Most of the novel The Thousand Autumns of Jacob de Zoet, by David Mitchell, takes place circa 1800. One of the characters, a doctor named Marinus, studied medicine in Uppsala, where he became a "disciple of the celebrated Professor Linnaeus".
Jacob de Zoet remarks that his uncle thought Linnaeus "one of the great men of our age".
"Great men are greatly complex beings. It's true that Linnaean taxonomy underlies botany, but he also taught also that swallows hibernate under lakes; that twelve-foot giants thump about Patagonia; and that the Hottentots are monorchids, possessing a single testicle. They have two. I looked."
Also according to Marinus, Linnaeus did not like disagreement (".. dissenters were heretics whose careers must be crushed.")
Yet Marinus recognizes that Linnaeus greatly influenced his career, and in particular his decision to eschew professorships and spend most of the rest of his life on a Dutch trading station in Nagasaki harbor. Marinus decides not to pursue a career as a professor because "professorships kill philosophers", a lesson he learned from Linneaus, although it is a lesson "of which he himself [Linnaeus] was unaware".
I don't know if any of that is based in fact or if Mitchell had it in for Linnaeus, but there are two interesting general issues here:
Some extremely smart people may be extremely good at one thing, and maybe only for a time, but other than that, they are crazy and/or wrong about most things.

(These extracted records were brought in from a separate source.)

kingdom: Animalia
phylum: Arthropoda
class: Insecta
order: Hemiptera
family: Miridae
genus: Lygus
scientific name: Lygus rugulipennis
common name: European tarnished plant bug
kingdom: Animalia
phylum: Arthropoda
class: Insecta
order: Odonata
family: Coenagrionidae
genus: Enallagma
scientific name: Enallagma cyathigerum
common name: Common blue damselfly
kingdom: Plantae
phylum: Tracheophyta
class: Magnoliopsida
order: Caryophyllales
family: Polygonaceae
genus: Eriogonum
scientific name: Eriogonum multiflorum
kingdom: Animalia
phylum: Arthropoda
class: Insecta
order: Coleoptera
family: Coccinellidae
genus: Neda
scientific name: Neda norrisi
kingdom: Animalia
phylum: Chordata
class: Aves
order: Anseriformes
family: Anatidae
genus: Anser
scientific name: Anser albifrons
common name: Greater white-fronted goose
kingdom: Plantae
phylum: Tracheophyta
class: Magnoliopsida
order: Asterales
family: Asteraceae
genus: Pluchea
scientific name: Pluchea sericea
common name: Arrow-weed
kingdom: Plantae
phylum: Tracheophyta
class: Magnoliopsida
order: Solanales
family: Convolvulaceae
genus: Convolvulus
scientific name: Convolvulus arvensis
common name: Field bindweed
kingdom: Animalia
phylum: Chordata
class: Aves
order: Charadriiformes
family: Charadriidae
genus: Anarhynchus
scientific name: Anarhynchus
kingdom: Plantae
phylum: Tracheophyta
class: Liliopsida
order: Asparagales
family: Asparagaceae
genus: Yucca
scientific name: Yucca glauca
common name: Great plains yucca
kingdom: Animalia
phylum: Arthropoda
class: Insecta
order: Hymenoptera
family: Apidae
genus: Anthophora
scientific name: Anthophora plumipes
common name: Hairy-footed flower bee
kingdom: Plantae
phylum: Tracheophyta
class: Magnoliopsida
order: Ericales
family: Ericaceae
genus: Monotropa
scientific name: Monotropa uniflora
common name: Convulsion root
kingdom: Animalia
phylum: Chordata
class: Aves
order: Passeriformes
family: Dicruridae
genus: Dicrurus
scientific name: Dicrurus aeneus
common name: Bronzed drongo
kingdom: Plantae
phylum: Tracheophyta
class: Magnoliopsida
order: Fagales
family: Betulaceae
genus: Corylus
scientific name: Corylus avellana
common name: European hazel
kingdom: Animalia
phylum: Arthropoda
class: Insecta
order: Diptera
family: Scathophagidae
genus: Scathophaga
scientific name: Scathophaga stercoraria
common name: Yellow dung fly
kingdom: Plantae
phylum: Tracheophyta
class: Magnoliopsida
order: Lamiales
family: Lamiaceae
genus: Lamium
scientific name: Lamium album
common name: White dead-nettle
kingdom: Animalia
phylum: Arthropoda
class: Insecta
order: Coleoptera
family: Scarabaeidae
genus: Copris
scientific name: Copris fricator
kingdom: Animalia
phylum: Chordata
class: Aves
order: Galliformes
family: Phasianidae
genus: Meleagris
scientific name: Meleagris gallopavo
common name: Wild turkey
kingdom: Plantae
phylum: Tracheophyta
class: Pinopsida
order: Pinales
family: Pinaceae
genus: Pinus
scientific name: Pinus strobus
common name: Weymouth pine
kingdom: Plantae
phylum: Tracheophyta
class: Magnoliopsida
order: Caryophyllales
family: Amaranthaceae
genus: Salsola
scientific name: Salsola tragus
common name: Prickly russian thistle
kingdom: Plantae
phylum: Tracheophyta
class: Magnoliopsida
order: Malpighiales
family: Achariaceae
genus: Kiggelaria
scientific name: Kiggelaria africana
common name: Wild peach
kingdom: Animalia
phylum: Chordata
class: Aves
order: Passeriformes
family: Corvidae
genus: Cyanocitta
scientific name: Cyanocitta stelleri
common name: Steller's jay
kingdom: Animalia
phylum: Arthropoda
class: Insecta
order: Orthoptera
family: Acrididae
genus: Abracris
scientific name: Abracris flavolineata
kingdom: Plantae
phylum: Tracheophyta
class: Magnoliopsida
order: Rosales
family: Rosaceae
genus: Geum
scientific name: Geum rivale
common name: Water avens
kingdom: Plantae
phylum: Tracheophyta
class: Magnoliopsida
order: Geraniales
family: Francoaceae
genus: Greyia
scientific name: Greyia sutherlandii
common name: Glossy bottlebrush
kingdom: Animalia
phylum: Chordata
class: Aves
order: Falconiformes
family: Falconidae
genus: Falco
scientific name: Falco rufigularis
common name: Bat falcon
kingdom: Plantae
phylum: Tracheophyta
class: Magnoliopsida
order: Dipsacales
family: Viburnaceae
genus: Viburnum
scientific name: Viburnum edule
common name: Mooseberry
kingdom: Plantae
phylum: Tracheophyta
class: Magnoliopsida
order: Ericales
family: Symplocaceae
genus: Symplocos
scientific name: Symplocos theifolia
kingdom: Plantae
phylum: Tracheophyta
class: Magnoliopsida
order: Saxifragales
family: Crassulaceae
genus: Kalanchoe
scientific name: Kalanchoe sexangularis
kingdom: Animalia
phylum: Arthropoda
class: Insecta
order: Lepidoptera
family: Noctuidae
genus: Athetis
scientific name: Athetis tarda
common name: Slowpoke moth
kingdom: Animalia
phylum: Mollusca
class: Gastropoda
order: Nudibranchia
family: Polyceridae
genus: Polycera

That's a stereotype, but most of us have probably listened to a talk by a Great Name in our field, or had a conversation with one (or been advised by one..) and come away from the experience amazed that such a nutcase had ever done such important work. Few people are brilliant at everything for an entire career.
Does that detract from their (former) greatness? No, but sometimes I wish that some of the great crazies didn't keep getting invited to give talks, as if their new big ideas must be brilliant because their old big ideas were. Perhaps that is cynical and short-sighted of me. Some of the Great Ideas are not appreciated when first proposed and are thought to be wrong and crazy by those too narrow to understand. Yes, but.. the (perhaps fictional) depiction of Linnaeus does resonate.
Some mentors are actually anti-mentors, convincing their mentees (likely unintentionally) to do anything else but be like their supposed mentor.
Even if we are not one of the Great Ones but merely Pretty Good at what we do, and even if we are entirely well-meaning and do not attempt to crush dissenters (including students), a common response to those encountering us will always be "I don't want to be like you".
We are all anti-mentors in some way -- because we work long hours, because we are intense about obscure topics, because we are boring about obscure topics, because our jobs are stressful, and so on. There are many reasons why even we ordinary, non-Linnaean professors might inspire people to move to the other side of the world and take up a non-academic career, no matter what the century and no matter how benign (we think) we are.
I have never believed that the only route to happiness and success for my advisees is if they follow a career exactly like mine, but at the same time, it used to bother me a bit when someone was very explicit about saying "I do not want to be like you", especially if their reasons are unrelated to reality. Later, I realized that there isn't much difference between saying "I think I would find a different kind of career more rewarding" and "I would hate your life". Nowadays, such statements, no matter how directly stated, elicit only a "OK, whatever" from me.